Relatives: Son of Margaret Mackie. Husband of Ann Peterkin Stone Condition: Sound Material: Sandstone Length: 1.96 Breadth: 0.82 Depth: 0.19 Inscription Condition: Mostly decipherable Inscription Technique: Incised Mason: Not known Pre 1855 no. 29 ( What's this? )

Monument Inscription

ERECTED
BY
WILLM DOUGLAS,
IN MEMORY OF HIS MOTHER
MARGARET MACKIE
RELICT OF THE LATE HUGH DOUGLAS
WHO DIED 7TH MAY 1870.
AGED 88 YEARS
ALSO OF
ANN PETERKIN, HIS WIFE
WHO DIED 2[9]TH JUNE 188[ ]
AGED 70 YEARS
WILLIAM DOUGLAS
DIED 16TH NOVR 1892 AGED 82 YEARS

Family History

This memorial stone, dedicated by a man named William Douglas, is a bit of an enigma. The stone is of the flat slab type made of local whinstone and very simply inscribed. At the dates in which the persons commemorated died, the fashion was for upright stones. Sometimes old well worn and unidentifiable stones were re-used and this may have been the case in this instance. The fact that William Douglas was a joiner to trade may have given him a connection with the local gravedigger who was responsible for the management of lairs and old stones.

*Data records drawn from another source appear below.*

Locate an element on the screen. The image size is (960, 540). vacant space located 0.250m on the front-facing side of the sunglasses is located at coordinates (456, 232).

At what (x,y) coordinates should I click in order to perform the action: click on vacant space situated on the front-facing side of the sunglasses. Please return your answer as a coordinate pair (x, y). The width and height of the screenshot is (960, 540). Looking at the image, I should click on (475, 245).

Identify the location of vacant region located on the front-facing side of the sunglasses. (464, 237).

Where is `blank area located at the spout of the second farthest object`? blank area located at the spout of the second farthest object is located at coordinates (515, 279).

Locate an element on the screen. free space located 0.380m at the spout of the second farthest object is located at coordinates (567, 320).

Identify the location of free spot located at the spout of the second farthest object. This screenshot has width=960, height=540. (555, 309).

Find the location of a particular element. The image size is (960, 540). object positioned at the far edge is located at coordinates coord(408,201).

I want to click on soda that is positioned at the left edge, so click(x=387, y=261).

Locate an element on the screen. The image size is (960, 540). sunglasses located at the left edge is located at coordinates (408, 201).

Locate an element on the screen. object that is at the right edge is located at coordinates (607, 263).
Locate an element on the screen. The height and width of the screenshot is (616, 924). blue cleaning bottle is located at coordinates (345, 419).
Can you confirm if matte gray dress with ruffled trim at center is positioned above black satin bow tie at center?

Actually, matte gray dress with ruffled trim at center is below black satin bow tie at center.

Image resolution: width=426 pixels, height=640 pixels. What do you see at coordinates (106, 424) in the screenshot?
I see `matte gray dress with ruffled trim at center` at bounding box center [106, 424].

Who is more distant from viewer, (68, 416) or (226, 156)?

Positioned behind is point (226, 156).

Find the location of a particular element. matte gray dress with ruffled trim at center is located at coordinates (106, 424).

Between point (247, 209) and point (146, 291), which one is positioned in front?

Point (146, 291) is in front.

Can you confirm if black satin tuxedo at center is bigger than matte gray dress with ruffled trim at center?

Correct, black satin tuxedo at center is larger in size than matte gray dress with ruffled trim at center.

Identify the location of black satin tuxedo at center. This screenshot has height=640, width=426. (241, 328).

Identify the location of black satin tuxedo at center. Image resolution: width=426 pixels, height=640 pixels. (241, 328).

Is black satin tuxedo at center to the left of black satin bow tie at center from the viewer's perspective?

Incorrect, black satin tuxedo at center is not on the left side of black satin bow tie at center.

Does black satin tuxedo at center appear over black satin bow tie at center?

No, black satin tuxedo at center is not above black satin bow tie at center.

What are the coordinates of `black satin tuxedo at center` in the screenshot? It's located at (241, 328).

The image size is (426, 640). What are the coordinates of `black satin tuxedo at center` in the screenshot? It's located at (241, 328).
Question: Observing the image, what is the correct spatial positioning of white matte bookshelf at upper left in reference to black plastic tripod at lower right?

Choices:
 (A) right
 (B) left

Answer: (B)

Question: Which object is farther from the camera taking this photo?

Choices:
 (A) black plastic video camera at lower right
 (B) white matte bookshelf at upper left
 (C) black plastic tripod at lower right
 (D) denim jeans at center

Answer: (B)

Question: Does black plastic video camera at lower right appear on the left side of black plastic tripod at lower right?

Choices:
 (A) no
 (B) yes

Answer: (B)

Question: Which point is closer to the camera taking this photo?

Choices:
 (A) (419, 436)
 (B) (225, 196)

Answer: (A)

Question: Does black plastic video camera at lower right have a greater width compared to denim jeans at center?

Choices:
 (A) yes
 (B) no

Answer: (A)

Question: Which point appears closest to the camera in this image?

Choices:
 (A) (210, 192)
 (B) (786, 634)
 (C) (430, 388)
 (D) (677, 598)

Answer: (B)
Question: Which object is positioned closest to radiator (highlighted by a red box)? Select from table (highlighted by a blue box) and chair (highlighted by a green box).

William was not a son of Mearns, having been born in Livingston, West Lothian, in 1811. His parents were Hugh Douglas (Coachman) and Margaret Mackie. It may have been through his father’s employment that William came to the Mearns where on 21st November 1848, he was to marry his first wife Ann Peterkin. Ann was the daughter of a soldier James Peterkin and his wife Margaret King.

There do not appear to have been any children from this marriage and the fact that Ann was to suffer from a heart condition over many years may have been a contributory factor to this situation. William meanwhile appears to have changed his occupation to that of grocer, and the couple were residing at Wardhill Mearnskirk. Ann died at this address aged seventy years in 1888, suffering from senile gangrene.

William, as a very old man, married Hillary Park and moved from the Mearns to 6 Cleveland Street in Partick where he died aged eighty-one years in 1892.